Ruesch Center for the Cure of Gastrointestinal Cancers, Lombardi Comprehensive Cancer Center, Georgetown University Medical Center, 3800 Reservoir Road NW, Washington, D.C, 20007, USA.
Curr Oncol Rep. 2019 Jan 18;21(1):3. doi: 10.1007/s11912-019-0756-8.
The recent rise of young individuals under age 50 with colorectal cancer (CRC) is a startling trend in need of greater focus and research. The etiology of young-onset CRC is unexplained as efforts to blame obesity or diabetes as causative factors are simplistic and inadequate.

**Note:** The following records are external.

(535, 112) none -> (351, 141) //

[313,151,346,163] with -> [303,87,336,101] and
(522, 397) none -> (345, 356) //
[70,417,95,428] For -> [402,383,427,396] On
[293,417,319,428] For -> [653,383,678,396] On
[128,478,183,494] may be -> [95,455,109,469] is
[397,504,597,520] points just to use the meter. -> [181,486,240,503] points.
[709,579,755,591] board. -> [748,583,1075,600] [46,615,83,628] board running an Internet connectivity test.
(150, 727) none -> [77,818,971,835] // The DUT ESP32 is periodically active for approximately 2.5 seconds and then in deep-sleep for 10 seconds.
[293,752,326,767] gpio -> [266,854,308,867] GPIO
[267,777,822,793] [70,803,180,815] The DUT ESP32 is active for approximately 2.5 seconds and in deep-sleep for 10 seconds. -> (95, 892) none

We describe the epidemiologic shifts of CRC incidence and mortality across age groups as well as the differences in clinicopathologic, molecular, treatment, and survival characteristics between young and older patients. Novel studies of the microbiome may elucidate bacterial causes of CRC carcinogenesis in younger individuals. Moving up the colonoscopy screening to age 45 in normal-risk individuals should prove beneficial in detecting more patients with early-onset CRC. We favor the development of risk-adaptive screening decision algorithms and flexible sigmoidoscopy screening at age 40 given the predilection for left-sided primaries in this age group. More awareness and attention to young-onset CRC will be critical to improve outcomes in this patient population.

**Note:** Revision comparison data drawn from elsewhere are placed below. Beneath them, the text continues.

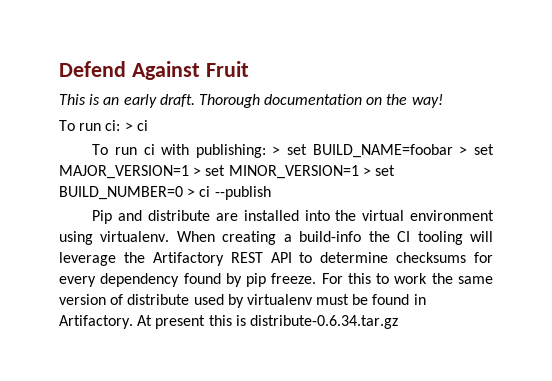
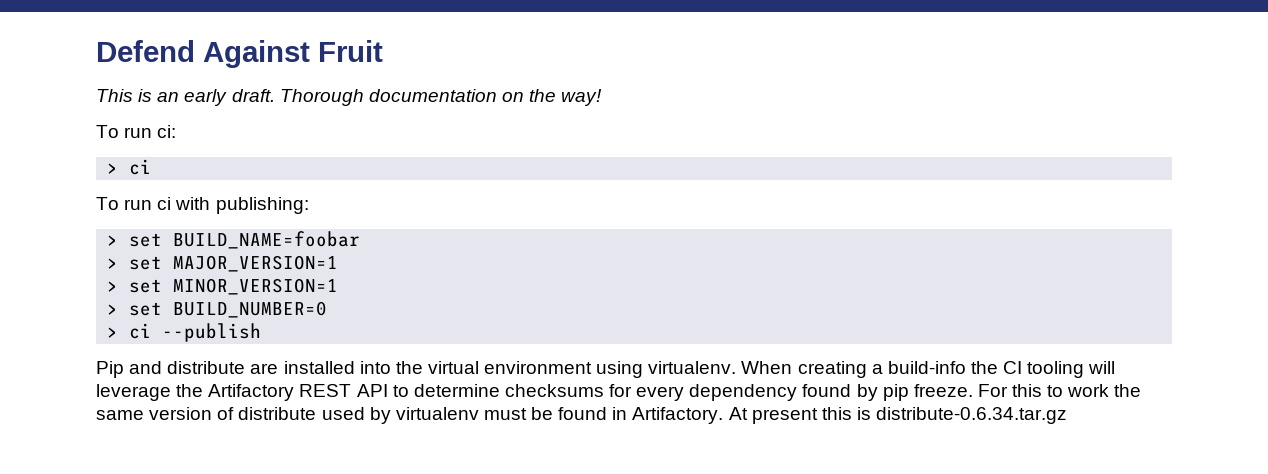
(121, 125) none -> (177, 131) //
(266, 151) none -> (309, 205) //
(453, 151) none -> (361, 240) //
(189, 172) none -> (339, 263) //
(359, 172) none -> (339, 286) //
(183, 193) none -> (328, 309) //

50 岁以下年轻人结直肠癌(CRC)发病率的上升是一个值得关注和研究的惊人趋势。年轻人 CRC 的病因尚不清楚,将肥胖或糖尿病归咎于病因的做法过于简单和不充分。
我们描述了结直肠癌发病率和死亡率在各年龄段的流行病学变化,以及年轻和老年患者在临床病理、分子、治疗和生存特征方面的差异。肠道微生物组的新研究可能阐明了年轻个体 CRC 癌变的细菌原因。将结肠镜筛查提前到 45 岁的正常风险人群,应该有助于发现更多的早期 CRC 患者。鉴于该年龄段左半结肠癌的倾向,我们赞成开发风险适应筛查决策算法和 40 岁时的软性乙状结肠镜筛查。提高对年轻起病 CRC 的认识和关注,对于改善该患者群体的预后至关重要。